▸ Work item: Rewrite all of the items below, replacing each occurrence of "white fifth wheel rv" with "white camper trailer" and keeping everything else the same.

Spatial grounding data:
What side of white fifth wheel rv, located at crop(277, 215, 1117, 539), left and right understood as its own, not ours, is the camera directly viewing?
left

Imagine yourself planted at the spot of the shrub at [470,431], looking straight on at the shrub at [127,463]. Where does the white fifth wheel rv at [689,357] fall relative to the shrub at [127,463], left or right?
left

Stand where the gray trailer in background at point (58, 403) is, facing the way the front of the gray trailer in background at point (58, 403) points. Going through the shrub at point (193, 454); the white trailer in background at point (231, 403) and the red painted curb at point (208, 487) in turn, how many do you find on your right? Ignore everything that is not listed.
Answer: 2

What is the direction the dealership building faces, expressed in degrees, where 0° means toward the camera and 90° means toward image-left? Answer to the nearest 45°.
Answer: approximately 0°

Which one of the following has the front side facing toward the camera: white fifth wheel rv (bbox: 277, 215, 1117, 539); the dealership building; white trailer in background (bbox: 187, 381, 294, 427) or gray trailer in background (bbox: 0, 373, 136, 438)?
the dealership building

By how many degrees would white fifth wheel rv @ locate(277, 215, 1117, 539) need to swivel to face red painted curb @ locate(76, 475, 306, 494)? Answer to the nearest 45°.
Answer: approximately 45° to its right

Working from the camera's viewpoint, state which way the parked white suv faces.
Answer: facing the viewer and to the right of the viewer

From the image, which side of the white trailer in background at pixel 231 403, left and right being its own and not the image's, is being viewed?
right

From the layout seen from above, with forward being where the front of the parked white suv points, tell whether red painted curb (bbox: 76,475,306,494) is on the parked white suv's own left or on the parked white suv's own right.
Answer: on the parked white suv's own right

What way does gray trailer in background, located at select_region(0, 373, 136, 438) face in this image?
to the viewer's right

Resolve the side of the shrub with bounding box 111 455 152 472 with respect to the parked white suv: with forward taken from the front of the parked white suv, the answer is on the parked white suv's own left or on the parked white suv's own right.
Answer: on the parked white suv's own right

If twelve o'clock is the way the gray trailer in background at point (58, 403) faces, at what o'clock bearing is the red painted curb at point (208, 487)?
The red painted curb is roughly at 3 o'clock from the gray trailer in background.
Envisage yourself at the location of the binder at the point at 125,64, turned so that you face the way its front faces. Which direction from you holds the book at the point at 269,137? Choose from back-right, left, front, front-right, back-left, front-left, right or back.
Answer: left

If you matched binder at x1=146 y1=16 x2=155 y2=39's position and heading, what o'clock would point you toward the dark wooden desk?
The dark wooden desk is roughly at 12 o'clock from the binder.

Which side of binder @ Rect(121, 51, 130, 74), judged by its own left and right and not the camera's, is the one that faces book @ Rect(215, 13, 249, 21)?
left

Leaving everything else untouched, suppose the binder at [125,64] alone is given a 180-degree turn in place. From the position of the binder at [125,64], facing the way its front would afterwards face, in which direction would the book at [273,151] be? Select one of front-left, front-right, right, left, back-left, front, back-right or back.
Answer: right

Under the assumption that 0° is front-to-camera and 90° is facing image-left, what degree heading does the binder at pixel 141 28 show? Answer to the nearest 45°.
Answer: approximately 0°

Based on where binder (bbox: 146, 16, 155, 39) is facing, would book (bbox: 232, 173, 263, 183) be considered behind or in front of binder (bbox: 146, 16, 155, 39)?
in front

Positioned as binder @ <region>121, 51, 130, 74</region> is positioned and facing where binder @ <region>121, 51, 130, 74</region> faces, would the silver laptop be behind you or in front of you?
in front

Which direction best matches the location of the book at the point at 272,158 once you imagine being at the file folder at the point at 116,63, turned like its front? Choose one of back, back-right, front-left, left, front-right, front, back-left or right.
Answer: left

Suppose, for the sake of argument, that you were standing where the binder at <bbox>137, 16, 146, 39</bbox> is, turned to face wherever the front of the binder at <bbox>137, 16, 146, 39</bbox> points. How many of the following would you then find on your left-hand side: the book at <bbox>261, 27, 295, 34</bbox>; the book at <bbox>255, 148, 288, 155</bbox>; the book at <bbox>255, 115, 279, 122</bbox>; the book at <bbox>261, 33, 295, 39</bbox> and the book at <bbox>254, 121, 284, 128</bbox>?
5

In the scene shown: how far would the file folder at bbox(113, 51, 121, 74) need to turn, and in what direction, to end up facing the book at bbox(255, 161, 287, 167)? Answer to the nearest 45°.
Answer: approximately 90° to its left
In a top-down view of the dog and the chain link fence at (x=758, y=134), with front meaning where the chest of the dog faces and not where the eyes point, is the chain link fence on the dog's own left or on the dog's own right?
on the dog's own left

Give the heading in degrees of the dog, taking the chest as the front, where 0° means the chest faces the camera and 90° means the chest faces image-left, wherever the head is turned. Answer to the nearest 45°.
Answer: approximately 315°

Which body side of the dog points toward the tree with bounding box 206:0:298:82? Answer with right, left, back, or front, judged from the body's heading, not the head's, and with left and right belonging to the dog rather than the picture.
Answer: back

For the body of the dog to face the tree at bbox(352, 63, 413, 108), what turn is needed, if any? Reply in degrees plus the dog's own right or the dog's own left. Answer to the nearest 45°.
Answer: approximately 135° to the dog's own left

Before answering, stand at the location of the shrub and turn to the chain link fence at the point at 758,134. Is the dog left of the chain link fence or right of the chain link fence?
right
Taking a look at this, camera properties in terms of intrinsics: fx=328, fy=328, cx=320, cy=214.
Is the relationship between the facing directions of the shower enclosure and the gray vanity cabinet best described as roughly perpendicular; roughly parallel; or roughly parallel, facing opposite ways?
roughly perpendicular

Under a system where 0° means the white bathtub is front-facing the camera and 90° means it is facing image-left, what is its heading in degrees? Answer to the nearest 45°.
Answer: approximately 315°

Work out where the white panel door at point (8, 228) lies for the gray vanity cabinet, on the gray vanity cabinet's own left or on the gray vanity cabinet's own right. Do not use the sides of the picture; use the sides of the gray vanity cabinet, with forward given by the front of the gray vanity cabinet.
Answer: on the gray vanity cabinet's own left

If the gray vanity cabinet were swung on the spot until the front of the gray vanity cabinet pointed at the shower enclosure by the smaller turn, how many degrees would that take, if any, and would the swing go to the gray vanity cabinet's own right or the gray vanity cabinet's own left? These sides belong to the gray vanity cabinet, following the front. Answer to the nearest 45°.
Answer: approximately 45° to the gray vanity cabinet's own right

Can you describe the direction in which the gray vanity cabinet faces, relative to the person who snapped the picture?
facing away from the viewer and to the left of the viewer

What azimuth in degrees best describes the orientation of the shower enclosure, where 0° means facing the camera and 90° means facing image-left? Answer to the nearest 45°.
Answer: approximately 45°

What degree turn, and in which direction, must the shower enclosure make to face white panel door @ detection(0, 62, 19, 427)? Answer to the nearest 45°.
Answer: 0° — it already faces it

▸ Solution to the exercise:
What side of white camper trailer, located at crop(277, 215, 1117, 539), left and right understood as its own, not ours, is the camera directly viewing?
left

Imagine yourself planted at the spot of the shrub at [470,431], looking straight on at the shrub at [127,463]. Where does the white camper trailer at [689,357] fall relative to the shrub at [127,463], left or right?
left

Stand where the gray trailer in background at point (58, 403) is, facing the way the front of the gray trailer in background at point (58, 403) points. Going through the shrub at point (193, 454); the white trailer in background at point (231, 403) and the red painted curb at point (208, 487) in turn, how many do you find on your right? Ignore everything that is not listed.
Answer: 2

What is the direction the dealership building faces, expressed in degrees, where 0° means toward the camera and 90° means toward image-left? Answer to the nearest 45°.
Answer: approximately 0°

Which one of the following has the front side facing toward the camera: white camper trailer (bbox: 277, 215, 1117, 539); the dealership building; white trailer in background (bbox: 187, 381, 294, 427) or gray trailer in background (bbox: 0, 373, 136, 438)?
the dealership building

By how many degrees would white camper trailer @ locate(277, 215, 1117, 539) need to swivel to face red painted curb @ locate(76, 475, 306, 494)? Answer to the nearest 45°.
Answer: approximately 45° to its right

Working from the camera's viewpoint, state which way the parked white suv faces.
Answer: facing the viewer and to the right of the viewer

From the image, which side of the white trailer in background at pixel 231 403, left and right being its own and not the image's, is being viewed?
right

From the layout seen from above, with forward being where the front of the parked white suv points, tell whether red painted curb (bbox: 76,475,306,494) is on the parked white suv's own left or on the parked white suv's own right.
Answer: on the parked white suv's own right

What way does gray trailer in background, located at select_region(0, 373, 136, 438) face in this image?
to the viewer's right

Resolve the side of the shrub with bounding box 111 455 152 472 with respect to the parked white suv: with forward taken from the front of the parked white suv, the answer is on the parked white suv's own left or on the parked white suv's own right.
Answer: on the parked white suv's own right

If twelve o'clock is the way the gray trailer in background at point (58, 403) faces, at what o'clock bearing is the red painted curb at point (208, 487)?
The red painted curb is roughly at 3 o'clock from the gray trailer in background.
Envisage yourself at the location of the binder at the point at 125,64, turned so that you face the way its front faces. Which direction from you holds the book at the point at 269,137? Choose from back-right, left, front, front-right, back-left, front-left, right or back.
Answer: left

If you matched binder at x1=146 y1=16 x2=155 y2=39's position and heading, what o'clock would point you toward the dark wooden desk?
The dark wooden desk is roughly at 12 o'clock from the binder.

Which side of binder @ Rect(121, 51, 130, 74), judged by its own left and right and not the camera's, is the one that faces book @ Rect(215, 13, 249, 21)?
left

Leaving everything else untouched, suppose the binder at [125,64] alone is given a 180-degree turn in place. From the position of the binder at [125,64], facing the way its front would afterwards face, in which direction would the book at [273,151] be? Select one of front-left, front-right, right, left, back-left, front, back-right or back.
Answer: right

Under the assumption that 0° is front-to-camera and 90° is facing image-left, what degree heading does the binder at pixel 141 28 show? Answer to the nearest 45°.
Answer: approximately 0°

Based on where binder (bbox: 146, 16, 155, 39) is facing, would book (bbox: 232, 173, 263, 183) be considered behind or in front of binder (bbox: 146, 16, 155, 39)?
in front

Positioned as binder @ <region>121, 51, 130, 74</region> is positioned and facing where binder @ <region>121, 51, 130, 74</region> faces, would the silver laptop be behind you or in front of you?
in front

Which direction best matches the location of the book at the point at 272,158 once you imagine being at the file folder at the point at 116,63, turned like its front? Choose one of back, back-right, front-left, left, front-right, front, back-left or right.
Answer: left

Suppose, for the sake of argument, that you were standing where the binder at <bbox>137, 16, 146, 39</bbox> is, turned to face wherever the front of the binder at <bbox>137, 16, 146, 39</bbox> points. How many of the following would you then find on your left-hand side: the book at <bbox>261, 27, 295, 34</bbox>; the book at <bbox>255, 148, 288, 155</bbox>; the book at <bbox>255, 115, 279, 122</bbox>; the book at <bbox>261, 33, 295, 39</bbox> and the book at <bbox>254, 121, 284, 128</bbox>?
5

In the scene shown: how far would the file folder at bbox(113, 51, 121, 74) need to turn, and in what direction, to end up facing the book at bbox(255, 161, 287, 167)? Answer to the nearest 45°.
Answer: approximately 90° to its left
In a top-down view of the dog and the chain link fence at (x=758, y=134), with front meaning where the chest of the dog faces and not where the eyes point, is the chain link fence on the dog's own left or on the dog's own right?
on the dog's own left

Give the heading in degrees of the dog, taking the chest as the front, where 0° means the chest faces the camera and 90° means the chest faces image-left, wherever the head is turned. Answer to the nearest 45°.
Answer: approximately 315°

Which body side of the dog points toward the tree with bounding box 206:0:298:82? Answer with right, left, back, or front, judged from the body's heading, not the head's, and with left and right belonging to the dog rather than the picture.
Answer: back

For the body of the dog to face the tree at bbox(352, 63, 413, 108), what turn is needed, if any? Reply in degrees plus the dog's own right or the dog's own left. Answer to the nearest 45°.
Answer: approximately 135° to the dog's own left

Before answering, stand at the location of the shrub and turn to the chain link fence at the point at 758,134. Is the dog left of the chain link fence or right of the chain link fence?
right
Taking a look at this, camera properties in terms of intrinsics: fx=328, fy=328, cx=320, cy=214.
Is the relationship between the facing directions of the shower enclosure and the gray vanity cabinet best described as roughly perpendicular; roughly parallel; or roughly parallel, facing opposite ways?
roughly perpendicular

Under a system where 0° means the white bathtub is front-facing the camera and 90° means it is facing image-left, what is its heading in degrees? Answer to the nearest 45°.
Answer: approximately 315°

Work out where the white panel door at point (8, 228) lies for the gray vanity cabinet, on the gray vanity cabinet's own left or on the gray vanity cabinet's own right. Do not use the sides of the picture; use the sides of the gray vanity cabinet, with forward given by the front of the gray vanity cabinet.
Answer: on the gray vanity cabinet's own left

If the gray vanity cabinet were swung on the spot until the front of the gray vanity cabinet pointed at the shower enclosure by the smaller turn, how many degrees would that take, if any, and would the swing go to the gray vanity cabinet's own right or the gray vanity cabinet's own left? These sides belong to the gray vanity cabinet, following the front. Answer to the nearest 45°.
Answer: approximately 45° to the gray vanity cabinet's own right

Can you describe the direction in which the gray vanity cabinet faces, relative to the person who snapped the picture?
facing away from the viewer and to the left of the viewer

What azimuth in degrees best describes the orientation of the shower enclosure, where 0° means facing the camera and 90° means facing image-left? Answer to the nearest 45°.
Answer: approximately 45°

What degree turn, and in which direction, must the shower enclosure make to face white panel door @ detection(0, 62, 19, 427)? Answer to the nearest 45°.
Answer: 0° — it already faces it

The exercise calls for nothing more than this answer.